ずっとこの幸せが続くと思っていた矢先に告げられた突然の別れ話。
関係は終わってしまったけど、彼を好きな気持ちだけが宙ぶらりんになってしまって上手く消化できない。
「毎日愛してるって言ってくれたの…」
「そうか…」
「全部嘘だったのかな…」
「どうだろうな」
「どうして授かる前に言ってくれなかったのかな…。
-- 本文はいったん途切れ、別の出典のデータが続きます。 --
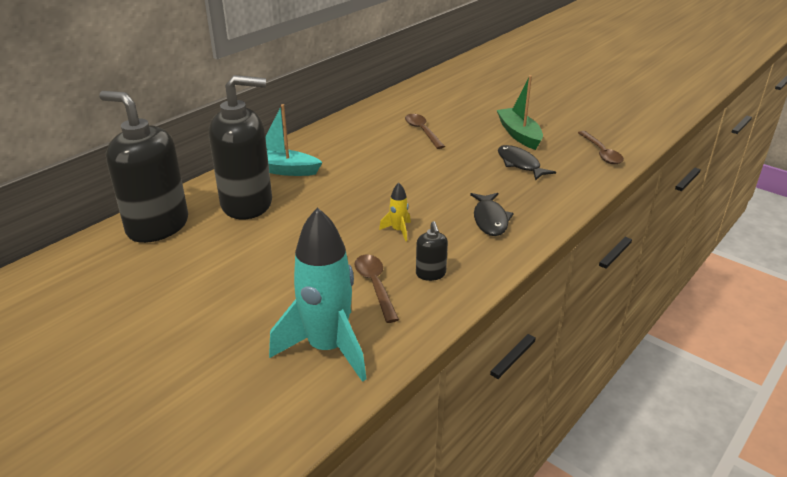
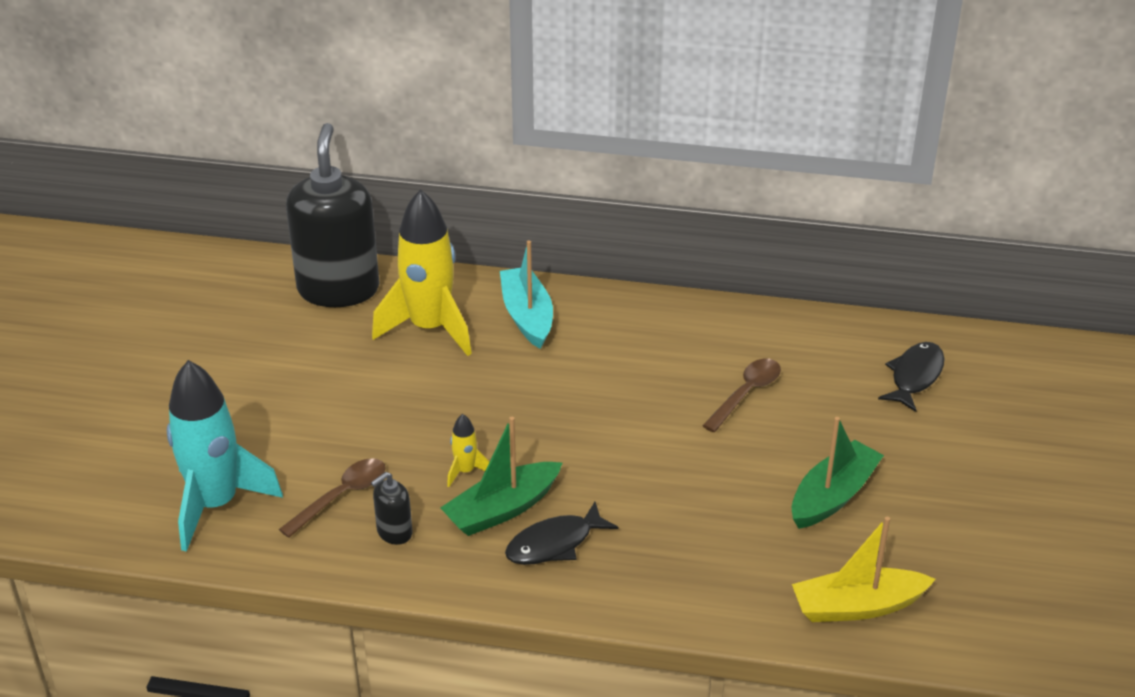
camera: 60 degrees right, 5 degrees up
black soap dispenser [209,75,272,219] -> yellow rocket [372,189,472,356]
black fish [498,145,556,180] -> black fish moved to [878,342,945,412]
brown spoon [578,131,624,164] -> yellow boat [792,517,936,622]
none -> green boat [440,417,563,536]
自分の子供が欲しくなったから別れてって」
「さぁな」
「もし…もし、その人との間に子供が授からなかったら、彼は何食わぬ顔で俺との生活を続けたのかな…」
彼に聞きたかったけど、その事実を知るのが怖くて聞けなかった事。
もう過ぎた事だから忘れよう…そう思って、気にしないふりをしてた。
でも、ふとした瞬間にその疑問が頭をよぎる。
もしかしたら最初から愛されてなかったのかも知れない。
ただの『恋人ごっこ』だったのかも…。
あの笑顔も、あの温もりも、全部嘘だったのかな…。
そう思ったら、悲しくて苦しくて…。
それに、今までの彼を信じ切れずに彼を疑ってしまう自分も嫌でたまらなかった。
柊吾は相づちを打ちながら、ずっと俺の『どうして?』に耳を傾けてくれた。
俺は柊吾の腕の中で、わんわんと子供みたいに泣いた。
柊吾はそんな俺をずっと抱きしめて、背中を撫で続けてくれたんだ…。